CONSIGNE 1:
Reproduisez mot pour mot les lignes des enregistrements, depuis leur toute première ligne jusqu'à celle qui contient « Er dient voldoende », incluse, sans reprendre les images.

EXTRAIT DU DOCUMENT:
Un bref état des lieux

La Correspondance de Napoléon, en tant qu'objet de publication, a un long passé derrière elle.

Dès 1858, Napoléon III donne ordre d'éditer la Correspondance officielle de Napoléon 1er (projet initié en 1854 par la création de la commission chargée de recueillir, coordonner et publier cette correspondance). Les 28 volumes qui seront publiés à l'issue de 11 ans de travaux, ne comprennent pas la totalité des lettres. Les 22 000 numéros de cette Correspondance, regroupant aussi les ordres, les bulletins, les décrets, laissent à penser qu'il existe entre 30 et 35 000 lettres proprement dites.
Une première commission s'attela au projet et fit connaître la grande majorité des lettres datées d'octobre 1793 à août 1807. Elle s'était « scrupuleusement interdit, dans la reproduction des lettres de l'empereur, toute altération, tout retranchement, toute modification des textes. » (1)  
Le 3 février 1864, Napoléon III casse la première commission et en nomme une seconde, sous la présidence de son cousin, le prince Napoléon ( » Plon-Plon « ). Cette dernière, moins scrupuleuse à l'égard du texte, procéda à des suppressions et à des remaniements quasi systématiques. La déclaration de la Commission publiée en tête du tome XVI de la Correspondance à ce sujet est connue : « En général, nous avons pris pour guide cette idée bien simple, à savoir que nous étions appelées à publier ce que l'Empereur aurait livré à la publicité si, se survivant à lui-même et devançant la justice des âges, il avait voulu montrer à la postérité sa personne et son système. » (2)

CONSIGNE 2:
Réécrivez le passage de l'extrait sur la Correspondance de Napoléon qui commence aux mots « La Correspondance de » et s'achève après « lettres proprement dites. », en remplaçant « 28 volumes » par « vingt-huit volumes ».

ENREGISTREMENTS SOURCES:
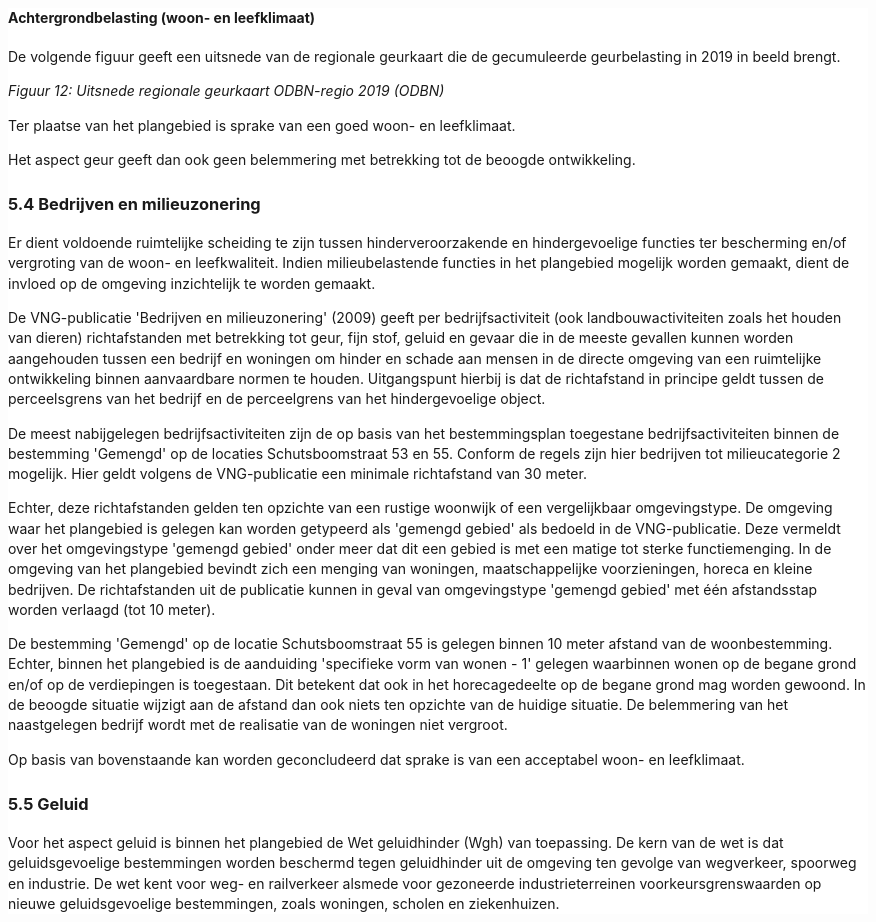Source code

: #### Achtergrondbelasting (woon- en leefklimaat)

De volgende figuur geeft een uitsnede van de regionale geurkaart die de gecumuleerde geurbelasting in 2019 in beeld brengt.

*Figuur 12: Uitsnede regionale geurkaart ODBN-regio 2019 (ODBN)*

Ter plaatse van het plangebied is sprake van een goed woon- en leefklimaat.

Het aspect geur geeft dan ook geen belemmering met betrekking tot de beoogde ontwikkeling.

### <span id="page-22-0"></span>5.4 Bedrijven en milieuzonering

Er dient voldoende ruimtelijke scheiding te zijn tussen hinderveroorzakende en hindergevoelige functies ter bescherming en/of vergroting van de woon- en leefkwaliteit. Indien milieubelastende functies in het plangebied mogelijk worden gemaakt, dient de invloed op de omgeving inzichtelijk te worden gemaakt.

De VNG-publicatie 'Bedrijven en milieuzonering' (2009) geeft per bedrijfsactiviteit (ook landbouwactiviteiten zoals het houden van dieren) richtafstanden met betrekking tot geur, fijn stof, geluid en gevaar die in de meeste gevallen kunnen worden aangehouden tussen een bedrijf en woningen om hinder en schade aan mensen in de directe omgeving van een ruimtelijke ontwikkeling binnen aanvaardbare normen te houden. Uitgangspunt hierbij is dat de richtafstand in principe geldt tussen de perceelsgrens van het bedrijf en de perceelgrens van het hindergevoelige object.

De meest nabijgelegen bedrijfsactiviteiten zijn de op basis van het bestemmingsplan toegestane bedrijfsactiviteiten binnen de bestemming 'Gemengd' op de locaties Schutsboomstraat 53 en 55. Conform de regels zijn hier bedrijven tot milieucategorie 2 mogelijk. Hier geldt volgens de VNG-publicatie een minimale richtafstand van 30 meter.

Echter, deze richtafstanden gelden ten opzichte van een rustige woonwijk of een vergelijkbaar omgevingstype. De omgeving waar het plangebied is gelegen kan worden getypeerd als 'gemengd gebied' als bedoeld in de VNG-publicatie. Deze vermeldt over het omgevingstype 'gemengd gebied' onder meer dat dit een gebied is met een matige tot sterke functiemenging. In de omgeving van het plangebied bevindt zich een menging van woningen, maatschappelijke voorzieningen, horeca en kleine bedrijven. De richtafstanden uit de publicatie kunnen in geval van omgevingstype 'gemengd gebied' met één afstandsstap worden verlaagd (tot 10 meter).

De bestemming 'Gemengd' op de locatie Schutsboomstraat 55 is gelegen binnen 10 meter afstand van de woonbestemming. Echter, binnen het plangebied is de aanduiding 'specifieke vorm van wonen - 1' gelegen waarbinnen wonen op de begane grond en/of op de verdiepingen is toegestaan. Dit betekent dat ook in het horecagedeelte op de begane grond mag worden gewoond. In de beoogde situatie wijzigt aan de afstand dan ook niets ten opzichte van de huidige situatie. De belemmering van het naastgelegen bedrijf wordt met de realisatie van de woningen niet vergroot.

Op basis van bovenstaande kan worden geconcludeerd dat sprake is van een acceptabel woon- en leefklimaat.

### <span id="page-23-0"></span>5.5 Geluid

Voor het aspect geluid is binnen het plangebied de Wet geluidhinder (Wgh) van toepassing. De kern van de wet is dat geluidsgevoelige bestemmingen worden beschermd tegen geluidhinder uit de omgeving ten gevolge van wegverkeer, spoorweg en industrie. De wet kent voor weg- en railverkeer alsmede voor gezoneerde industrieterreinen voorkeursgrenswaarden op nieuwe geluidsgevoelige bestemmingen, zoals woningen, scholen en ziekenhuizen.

RÉPONSE 1:
Source code

: #### Achtergrondbelasting (woon- en leefklimaat)

De volgende figuur geeft een uitsnede van de regionale geurkaart die de gecumuleerde geurbelasting in 2019 in beeld brengt.

*Figuur 12: Uitsnede regionale geurkaart ODBN-regio 2019 (ODBN)*

Ter plaatse van het plangebied is sprake van een goed woon- en leefklimaat.

Het aspect geur geeft dan ook geen belemmering met betrekking tot de beoogde ontwikkeling.

### <span id="page-22-0"></span>5.4 Bedrijven en milieuzonering

Er dient voldoende ruimtelijke scheiding te zijn tussen hinderveroorzakende en hindergevoelige functies ter bescherming en/of vergroting van de woon- en leefkwaliteit. Indien milieubelastende functies in het plangebied mogelijk worden gemaakt, dient de invloed op de omgeving inzichtelijk te worden gemaakt.

RÉPONSE 2:
La Correspondance de Napoléon, en tant qu'objet de publication, a un long passé derrière elle.

Dès 1858, Napoléon III donne ordre d'éditer la Correspondance officielle de Napoléon 1er (projet initié en 1854 par la création de la commission chargée de recueillir, coordonner et publier cette correspondance). Les vingt-huit volumes qui seront publiés à l'issue de 11 ans de travaux, ne comprennent pas la totalité des lettres. Les 22 000 numéros de cette Correspondance, regroupant aussi les ordres, les bulletins, les décrets, laissent à penser qu'il existe entre 30 et 35 000 lettres proprement dites.